• 適正化法ー4.滞納管理費等の回収
  • 5.破産法
  • 破産法
  • Sec.1

1破産法

堀川 寿和2021/12/14 11:05

破産法の目的

 破産法は、支払不能または債務超過にある債務者の財産等の清算に関する手続を定めること等により、債権者その他の利害関係人の利害および債務者と債権者との間の権利関係を適切に調整し、もって債務者の財産等の適正かつ公平な清算を図るとともに、債務者について経済生活の再生の機会の確保を図ることを目的とする。

破産免責とその効果

 破産免責とは、債務者が自分の持っている全財産をお金に換えて、各債権者に債権額に応じて分配、清算したあと、破産手続で債権者へ支払われなかった債務について、債務者による免責許可の申立てにもとづき、裁判所が免責許可決定を出すことによって、支払義務を免除することである。支払義務が免除されるのは、破産手続開始の決定がされた時点で破産者が負っていた借金などの債務である。したがって、破産手続開始決定の後に生じた債務については支払義務を免れない。


Point1 管理費等の滞納者が裁判所に破産手続の開始を申し立てて、破産手続の開始の決定を受けた場合も、滞納者が免責許可の決定を受けるまでは、管理組合は、破産手続に参加して滞納管理費の請求をすることができる


Point2 免責許可の決定が確定すると、原則として、破産手続開始の決定前に支払期日があった管理費等については支払義務を免れることになるので、これを請求することができなくなる


チェック問 滞納管理費等の回収 問題

管理業務主任者試験【チェック問 滞納管理費等の回収 問題】

1. 管理組合が管理費を滞納している区分所有者に書面で督促する場合、内容証明郵便で行わなければ、「催告」に該当せず、時効の完成猶予の効力を生じない。

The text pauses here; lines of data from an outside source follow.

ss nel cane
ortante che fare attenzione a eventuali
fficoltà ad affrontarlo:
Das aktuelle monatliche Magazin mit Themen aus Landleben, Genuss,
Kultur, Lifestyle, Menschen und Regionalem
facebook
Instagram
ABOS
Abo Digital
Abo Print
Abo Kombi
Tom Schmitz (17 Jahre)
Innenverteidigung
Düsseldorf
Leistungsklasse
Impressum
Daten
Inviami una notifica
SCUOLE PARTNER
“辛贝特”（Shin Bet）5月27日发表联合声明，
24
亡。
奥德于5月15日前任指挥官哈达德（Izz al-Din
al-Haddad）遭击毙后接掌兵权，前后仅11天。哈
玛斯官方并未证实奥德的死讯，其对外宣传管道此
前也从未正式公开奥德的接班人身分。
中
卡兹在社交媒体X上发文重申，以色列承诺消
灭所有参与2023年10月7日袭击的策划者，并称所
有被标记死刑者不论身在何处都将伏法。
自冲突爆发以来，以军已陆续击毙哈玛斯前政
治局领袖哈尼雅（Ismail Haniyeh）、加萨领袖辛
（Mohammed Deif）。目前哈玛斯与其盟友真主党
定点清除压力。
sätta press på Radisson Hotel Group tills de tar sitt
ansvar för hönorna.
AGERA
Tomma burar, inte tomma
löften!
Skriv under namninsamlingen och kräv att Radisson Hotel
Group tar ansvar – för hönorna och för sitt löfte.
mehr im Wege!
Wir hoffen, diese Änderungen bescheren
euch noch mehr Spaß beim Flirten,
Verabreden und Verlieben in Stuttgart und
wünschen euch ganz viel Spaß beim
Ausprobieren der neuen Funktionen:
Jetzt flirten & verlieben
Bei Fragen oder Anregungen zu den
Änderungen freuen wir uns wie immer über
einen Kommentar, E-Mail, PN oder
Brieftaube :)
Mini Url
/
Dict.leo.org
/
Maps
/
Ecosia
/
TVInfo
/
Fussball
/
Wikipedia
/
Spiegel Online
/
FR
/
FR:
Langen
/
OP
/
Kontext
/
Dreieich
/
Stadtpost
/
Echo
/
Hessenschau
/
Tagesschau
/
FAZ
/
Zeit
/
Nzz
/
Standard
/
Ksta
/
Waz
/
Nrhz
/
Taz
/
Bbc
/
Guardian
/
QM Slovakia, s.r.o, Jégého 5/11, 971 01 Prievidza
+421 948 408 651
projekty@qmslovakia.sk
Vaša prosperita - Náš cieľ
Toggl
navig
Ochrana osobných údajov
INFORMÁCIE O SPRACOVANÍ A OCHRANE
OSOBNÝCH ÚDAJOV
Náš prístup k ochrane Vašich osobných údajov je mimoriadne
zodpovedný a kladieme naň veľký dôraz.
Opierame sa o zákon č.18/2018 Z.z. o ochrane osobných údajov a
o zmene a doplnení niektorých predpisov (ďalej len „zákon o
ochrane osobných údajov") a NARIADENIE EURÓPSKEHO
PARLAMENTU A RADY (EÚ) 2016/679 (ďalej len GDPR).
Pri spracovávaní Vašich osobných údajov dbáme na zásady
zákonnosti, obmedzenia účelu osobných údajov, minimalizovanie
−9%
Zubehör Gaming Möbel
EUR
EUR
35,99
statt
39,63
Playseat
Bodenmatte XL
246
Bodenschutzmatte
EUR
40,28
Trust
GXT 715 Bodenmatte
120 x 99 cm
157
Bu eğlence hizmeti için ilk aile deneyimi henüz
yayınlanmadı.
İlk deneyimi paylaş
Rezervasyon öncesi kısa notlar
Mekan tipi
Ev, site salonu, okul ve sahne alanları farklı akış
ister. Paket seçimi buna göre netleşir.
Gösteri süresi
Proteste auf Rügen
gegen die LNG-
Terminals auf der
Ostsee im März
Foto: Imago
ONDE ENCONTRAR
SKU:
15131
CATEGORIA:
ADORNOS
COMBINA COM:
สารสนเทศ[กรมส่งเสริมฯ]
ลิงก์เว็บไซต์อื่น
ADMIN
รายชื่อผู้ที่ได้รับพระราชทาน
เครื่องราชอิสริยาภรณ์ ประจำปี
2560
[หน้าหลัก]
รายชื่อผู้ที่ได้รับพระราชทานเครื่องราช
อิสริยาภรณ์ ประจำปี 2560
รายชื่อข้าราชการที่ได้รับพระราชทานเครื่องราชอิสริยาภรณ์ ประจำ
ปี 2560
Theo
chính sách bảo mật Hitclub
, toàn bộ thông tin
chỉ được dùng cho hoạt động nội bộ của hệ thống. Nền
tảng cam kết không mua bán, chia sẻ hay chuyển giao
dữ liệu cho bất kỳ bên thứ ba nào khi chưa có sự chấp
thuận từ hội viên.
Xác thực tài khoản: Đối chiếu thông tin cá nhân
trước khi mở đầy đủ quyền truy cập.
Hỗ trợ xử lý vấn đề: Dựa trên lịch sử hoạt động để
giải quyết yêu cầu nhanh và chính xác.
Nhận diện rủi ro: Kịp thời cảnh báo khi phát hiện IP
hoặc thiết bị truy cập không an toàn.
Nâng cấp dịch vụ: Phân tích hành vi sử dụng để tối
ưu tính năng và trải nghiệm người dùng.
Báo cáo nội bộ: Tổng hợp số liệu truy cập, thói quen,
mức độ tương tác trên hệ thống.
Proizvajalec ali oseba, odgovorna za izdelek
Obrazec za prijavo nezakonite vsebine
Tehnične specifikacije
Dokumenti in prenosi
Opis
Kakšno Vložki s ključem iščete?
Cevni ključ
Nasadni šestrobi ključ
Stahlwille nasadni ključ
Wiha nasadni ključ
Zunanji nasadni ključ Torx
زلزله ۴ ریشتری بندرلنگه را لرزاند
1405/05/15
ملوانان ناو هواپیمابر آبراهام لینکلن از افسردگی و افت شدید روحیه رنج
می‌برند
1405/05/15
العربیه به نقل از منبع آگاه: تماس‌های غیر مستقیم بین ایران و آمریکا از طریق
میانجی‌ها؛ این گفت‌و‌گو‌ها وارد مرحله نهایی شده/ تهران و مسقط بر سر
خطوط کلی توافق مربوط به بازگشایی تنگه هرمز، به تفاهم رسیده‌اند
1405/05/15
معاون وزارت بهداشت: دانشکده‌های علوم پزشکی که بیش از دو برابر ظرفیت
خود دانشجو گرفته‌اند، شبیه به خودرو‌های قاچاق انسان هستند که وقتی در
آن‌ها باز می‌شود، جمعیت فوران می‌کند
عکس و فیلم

2. 競売によって区分所有権を買い受けた者は、通常の売買の場合と異なり、前区分所有者の滞納管理費の支払債務を承継しない。


3. 区分所有者は、自己の所有する住戸を賃貸し、そこに賃借人が居住するときでも、管理費の支払債務を負う。


4. 管理者は、滞納管理費に対する支払請求訴訟を提起するためには、管理費の滞納者に対し、あらかじめ書面により滞納管理費に対する支払督促をしておかなければならない。


5. 管理費を滞納している区分所有者が行方不明の場合は、管理組合は、その者に対して、滞納管理費の支払請求についての訴えを提起することはできない。


6. 滞納管理費の総額が60万円以下の場合でも、民事訴訟法の「少額訴訟」の手続によらず、通常の民事訴訟の手続によることができる。


7. 支払督促の申立てに対して、滞納者である区分所有者が督促異議の申立てをすると、通常の訴訟に移行する。


8. 管理費の滞納者が、破産手続開始の決定を受けた場合、その決定の日以後に到来する支払期の管理費の支払義務を免れる。


マンション管理士試験【チェック問 滞納管理費等の回収 問題】

1. 規約に滞納管理費及び修繕積立金の遅延損害金についての定めがない場合でも、管理組合は、滞納者に対して、年3%の遅延損害金を付加して請求することができる。


2. 滞納者が、滞納している管理費及び修繕積立金の支払を「3か月待ってほしい。」と、口頭で管理組合に告げていたのみでは消滅時効は更新しない。